It was only when, as time passed this didn't happen, that what in my case had begun as a selfish and even plaintive grievance, hardened to take in not just entrance to Oxford and Cambridge, but access to higher education in general, with the scramble for university places more desperate year by year. And this is to say nothing of the cost. Better minds than mine have tackled this problem and continue to do so and I would be foolish if I claimed to have a solution. But I know what is part of the problem and that is private education. My objection to private education is simply put. It is not fair. And to say that nothing is fair is not an answer. Governments, even this one, exist to make the nation's circumstances more fair, but no government, whatever its complexion, has dared to tackle private education. It might have been feasible at the time of the Butler reforms in 1944 but there were other things going on.
Oxford students take the May Day leap from Magdeline Bridge (Getty)

* RAW DATA
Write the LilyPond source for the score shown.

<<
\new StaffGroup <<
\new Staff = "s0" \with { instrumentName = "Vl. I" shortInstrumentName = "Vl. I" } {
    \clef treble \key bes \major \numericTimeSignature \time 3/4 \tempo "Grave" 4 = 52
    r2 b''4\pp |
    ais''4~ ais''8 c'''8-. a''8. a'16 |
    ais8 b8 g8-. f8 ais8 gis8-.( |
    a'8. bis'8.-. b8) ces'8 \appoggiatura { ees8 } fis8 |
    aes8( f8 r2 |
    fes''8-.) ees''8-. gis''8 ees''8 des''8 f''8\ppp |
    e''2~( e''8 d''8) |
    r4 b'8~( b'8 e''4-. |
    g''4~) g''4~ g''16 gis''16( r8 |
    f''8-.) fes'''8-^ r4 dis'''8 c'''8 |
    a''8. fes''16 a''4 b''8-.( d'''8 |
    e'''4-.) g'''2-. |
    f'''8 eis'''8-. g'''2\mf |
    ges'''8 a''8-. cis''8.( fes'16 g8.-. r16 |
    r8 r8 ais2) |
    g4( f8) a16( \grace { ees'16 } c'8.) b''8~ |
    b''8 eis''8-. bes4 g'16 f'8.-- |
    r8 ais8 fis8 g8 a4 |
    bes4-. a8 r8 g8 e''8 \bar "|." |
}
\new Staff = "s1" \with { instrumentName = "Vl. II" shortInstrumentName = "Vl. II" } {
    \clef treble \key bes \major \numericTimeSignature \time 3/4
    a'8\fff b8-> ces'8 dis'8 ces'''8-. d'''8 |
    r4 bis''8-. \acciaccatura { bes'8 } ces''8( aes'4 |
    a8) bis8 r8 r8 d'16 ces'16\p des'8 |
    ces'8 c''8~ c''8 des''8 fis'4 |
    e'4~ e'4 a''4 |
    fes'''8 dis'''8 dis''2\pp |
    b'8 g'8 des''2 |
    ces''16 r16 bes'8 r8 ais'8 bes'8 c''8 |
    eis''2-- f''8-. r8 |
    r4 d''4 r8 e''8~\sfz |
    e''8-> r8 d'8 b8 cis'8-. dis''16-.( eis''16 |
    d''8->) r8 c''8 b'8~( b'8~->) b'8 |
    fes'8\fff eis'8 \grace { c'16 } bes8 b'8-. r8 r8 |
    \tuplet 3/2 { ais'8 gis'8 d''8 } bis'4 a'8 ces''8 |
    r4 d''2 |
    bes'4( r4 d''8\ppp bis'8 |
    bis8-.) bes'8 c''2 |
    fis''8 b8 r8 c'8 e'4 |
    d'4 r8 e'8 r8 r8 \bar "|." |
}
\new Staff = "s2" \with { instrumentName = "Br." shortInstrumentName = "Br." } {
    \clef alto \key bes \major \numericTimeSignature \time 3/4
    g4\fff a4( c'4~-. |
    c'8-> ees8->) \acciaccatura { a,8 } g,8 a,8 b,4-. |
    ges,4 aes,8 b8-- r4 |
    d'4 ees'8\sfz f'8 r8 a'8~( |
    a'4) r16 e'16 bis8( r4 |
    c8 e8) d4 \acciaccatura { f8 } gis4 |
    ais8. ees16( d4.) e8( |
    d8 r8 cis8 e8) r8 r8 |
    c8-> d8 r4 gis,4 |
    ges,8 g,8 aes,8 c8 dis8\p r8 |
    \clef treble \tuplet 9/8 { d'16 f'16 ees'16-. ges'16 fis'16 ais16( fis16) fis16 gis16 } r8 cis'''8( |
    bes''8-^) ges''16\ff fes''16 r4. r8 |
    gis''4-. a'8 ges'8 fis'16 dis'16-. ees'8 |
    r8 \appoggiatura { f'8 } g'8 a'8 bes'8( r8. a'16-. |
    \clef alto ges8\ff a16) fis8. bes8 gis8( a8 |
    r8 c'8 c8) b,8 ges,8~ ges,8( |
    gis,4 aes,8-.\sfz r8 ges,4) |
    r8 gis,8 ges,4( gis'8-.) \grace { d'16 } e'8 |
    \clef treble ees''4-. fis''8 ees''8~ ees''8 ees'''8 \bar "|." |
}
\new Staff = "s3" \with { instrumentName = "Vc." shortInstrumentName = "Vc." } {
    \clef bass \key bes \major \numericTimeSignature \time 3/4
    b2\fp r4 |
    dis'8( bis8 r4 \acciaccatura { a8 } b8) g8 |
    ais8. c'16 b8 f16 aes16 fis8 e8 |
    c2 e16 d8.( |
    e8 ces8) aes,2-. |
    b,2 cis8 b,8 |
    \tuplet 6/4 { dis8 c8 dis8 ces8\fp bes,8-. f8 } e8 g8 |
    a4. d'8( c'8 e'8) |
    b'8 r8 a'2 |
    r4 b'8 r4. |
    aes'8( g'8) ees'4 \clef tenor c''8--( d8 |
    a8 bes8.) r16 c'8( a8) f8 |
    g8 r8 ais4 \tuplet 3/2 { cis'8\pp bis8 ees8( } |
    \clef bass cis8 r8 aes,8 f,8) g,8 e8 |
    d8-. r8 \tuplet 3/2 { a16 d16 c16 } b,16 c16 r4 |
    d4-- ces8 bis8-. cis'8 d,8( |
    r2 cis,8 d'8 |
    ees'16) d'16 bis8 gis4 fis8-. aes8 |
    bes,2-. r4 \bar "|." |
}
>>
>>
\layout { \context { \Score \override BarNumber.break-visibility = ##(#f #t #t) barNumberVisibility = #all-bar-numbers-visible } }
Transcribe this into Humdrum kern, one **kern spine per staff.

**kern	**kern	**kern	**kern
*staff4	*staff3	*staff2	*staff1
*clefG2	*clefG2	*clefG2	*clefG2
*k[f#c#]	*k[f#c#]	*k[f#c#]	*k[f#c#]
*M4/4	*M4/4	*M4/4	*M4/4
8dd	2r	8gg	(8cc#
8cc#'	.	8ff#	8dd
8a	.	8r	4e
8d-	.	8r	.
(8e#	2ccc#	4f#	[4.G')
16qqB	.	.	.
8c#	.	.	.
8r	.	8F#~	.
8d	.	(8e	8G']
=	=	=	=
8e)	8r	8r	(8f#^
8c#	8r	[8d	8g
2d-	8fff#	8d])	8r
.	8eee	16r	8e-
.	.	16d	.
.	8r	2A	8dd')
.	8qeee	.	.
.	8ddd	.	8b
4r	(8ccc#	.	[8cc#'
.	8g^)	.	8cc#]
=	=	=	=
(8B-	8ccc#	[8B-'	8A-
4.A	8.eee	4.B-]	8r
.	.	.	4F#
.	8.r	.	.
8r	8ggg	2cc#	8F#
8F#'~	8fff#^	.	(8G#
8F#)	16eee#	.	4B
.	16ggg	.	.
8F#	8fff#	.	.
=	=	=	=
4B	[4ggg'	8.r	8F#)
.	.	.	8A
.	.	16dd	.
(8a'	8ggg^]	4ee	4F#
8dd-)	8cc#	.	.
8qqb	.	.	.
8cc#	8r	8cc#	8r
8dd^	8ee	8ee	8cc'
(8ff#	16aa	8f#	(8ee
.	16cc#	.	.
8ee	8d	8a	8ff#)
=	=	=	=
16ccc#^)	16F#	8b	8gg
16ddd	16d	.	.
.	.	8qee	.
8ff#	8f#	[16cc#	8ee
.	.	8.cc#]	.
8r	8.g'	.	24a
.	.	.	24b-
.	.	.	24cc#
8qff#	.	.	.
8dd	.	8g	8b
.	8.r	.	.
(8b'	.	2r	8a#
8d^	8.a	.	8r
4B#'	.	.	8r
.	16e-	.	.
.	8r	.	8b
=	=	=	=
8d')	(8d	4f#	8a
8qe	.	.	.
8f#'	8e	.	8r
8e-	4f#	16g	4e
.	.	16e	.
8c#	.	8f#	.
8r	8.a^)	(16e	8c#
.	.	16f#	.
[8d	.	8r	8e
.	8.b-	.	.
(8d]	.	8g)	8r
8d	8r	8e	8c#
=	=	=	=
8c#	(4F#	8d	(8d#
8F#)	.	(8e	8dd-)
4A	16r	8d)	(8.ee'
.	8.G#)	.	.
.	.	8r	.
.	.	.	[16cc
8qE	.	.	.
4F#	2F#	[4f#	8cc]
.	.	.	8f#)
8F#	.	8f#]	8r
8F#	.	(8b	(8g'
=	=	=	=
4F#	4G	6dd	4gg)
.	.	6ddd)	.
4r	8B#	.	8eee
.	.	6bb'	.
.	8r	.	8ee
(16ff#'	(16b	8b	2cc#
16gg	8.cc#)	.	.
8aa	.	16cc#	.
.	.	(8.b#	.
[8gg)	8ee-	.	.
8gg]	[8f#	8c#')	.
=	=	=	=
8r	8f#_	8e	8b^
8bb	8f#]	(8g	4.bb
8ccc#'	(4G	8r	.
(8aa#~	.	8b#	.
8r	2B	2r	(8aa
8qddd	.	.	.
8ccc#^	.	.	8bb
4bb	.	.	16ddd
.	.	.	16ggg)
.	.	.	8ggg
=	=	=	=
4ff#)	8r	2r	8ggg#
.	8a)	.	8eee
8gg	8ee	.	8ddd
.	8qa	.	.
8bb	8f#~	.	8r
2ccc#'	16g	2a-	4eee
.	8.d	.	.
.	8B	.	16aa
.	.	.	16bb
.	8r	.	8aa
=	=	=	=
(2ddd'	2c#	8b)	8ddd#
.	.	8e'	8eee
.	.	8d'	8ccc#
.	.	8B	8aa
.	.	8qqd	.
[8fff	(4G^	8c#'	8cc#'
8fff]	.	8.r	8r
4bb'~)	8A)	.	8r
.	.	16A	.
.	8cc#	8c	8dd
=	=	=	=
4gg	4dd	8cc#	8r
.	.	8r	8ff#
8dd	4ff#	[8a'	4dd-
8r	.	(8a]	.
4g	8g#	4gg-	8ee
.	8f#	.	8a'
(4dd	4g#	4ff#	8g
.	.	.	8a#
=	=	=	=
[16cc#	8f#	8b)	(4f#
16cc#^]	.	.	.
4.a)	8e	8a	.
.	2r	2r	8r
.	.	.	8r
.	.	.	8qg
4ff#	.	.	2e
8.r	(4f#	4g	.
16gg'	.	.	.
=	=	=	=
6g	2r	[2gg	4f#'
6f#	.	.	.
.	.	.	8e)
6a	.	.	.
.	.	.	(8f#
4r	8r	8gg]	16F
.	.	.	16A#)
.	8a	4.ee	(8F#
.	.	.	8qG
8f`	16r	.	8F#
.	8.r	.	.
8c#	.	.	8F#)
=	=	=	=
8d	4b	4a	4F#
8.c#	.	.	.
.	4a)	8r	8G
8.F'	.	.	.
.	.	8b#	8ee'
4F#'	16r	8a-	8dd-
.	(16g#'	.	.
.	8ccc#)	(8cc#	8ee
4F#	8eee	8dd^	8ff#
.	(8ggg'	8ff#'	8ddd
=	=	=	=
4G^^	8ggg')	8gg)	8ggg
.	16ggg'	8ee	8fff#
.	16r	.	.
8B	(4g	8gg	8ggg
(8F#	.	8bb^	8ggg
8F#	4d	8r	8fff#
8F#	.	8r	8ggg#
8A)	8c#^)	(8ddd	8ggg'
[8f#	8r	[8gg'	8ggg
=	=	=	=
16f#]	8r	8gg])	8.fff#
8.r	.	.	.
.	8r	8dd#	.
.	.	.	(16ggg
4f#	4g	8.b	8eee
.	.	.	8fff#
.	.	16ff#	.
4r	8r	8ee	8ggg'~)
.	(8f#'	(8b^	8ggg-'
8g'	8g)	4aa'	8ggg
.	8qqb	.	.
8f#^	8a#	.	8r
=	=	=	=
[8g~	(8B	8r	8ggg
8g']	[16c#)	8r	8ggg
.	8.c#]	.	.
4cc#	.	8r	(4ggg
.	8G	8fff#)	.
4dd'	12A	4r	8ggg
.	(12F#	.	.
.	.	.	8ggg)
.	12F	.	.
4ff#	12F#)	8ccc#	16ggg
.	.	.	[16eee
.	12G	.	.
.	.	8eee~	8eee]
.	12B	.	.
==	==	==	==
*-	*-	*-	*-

* TASKS AND EXERCISES
1. Could you rewrite the paragraph of the passage on private education that begins "It was only when" in a shorter form, as a list, keeping its main facts?
2. How would the passage on private education go on after the sentence ending "but there were other things going on."? Write what comes next.

* ANSWERS PER TASK
1.
- The writer's grievance began as a selfish, plaintive one about entrance to Oxford and Cambridge.
- Over time it widened to cover access to higher education in general, as the scramble for university places grew more desperate each year.
- Cost is a further issue.
- The writer claims no solution but names private education as part of the problem.
- The objection is simple: private education is not fair, and saying that nothing is fair is no answer.
- Governments exist to make the nation's circumstances fairer, yet none, of any complexion, has dared to tackle private education.
- It might have been feasible at the time of the Butler reforms in 1944, but other things were going on then.

2.
The Labour government in 1945 could have tried, but it had a great deal to do besides. There was not another chance until 1997, when Labour's huge majority would have at least allowed a start, except that the prime minister had been a public schoolboy himself and seemingly a happy one, so that opportunity too went begging. I am not altogether sure why. When the question comes up there is always talk of the social disruption that would result, as if it might be the Dissolution of the Monasteries all over again. But would it?
I am not, after all, suggesting that public schools should be abolished, but a gradual reform which began with the amalgamation of state and public schools at sixth form level, say, ought to be feasible and hardly revolutionary, if the will is there.
And that, of course, is the problem.
Some of this lack of will can be put down to the unfocused parental anxiety summed up, almost comically now, in Stephen Spender's 1930s poem:
My parents kept me from children who were rough,
And who threw words like stones and wore torn clothes.
Class, in a word, still. Less forgivably, there is a reluctance to share more widely (and thus to dilute) the undoubted advantages of a private education: smaller classes, better facilities and still, seemingly, a greater chance of getting to university. Beyond that, though, I'm less sure of the long-term social advantages which once would have included the accent, but hardly today. Still – and this is not to discount the many excellent schools in the state sector – a child of average ability is likely to do better at a good public school. Otherwise why would they be sent there?
Were reforms to happen, I suspect that the ones who would be the least worried by such an amalgamation would be the boys and girls themselves.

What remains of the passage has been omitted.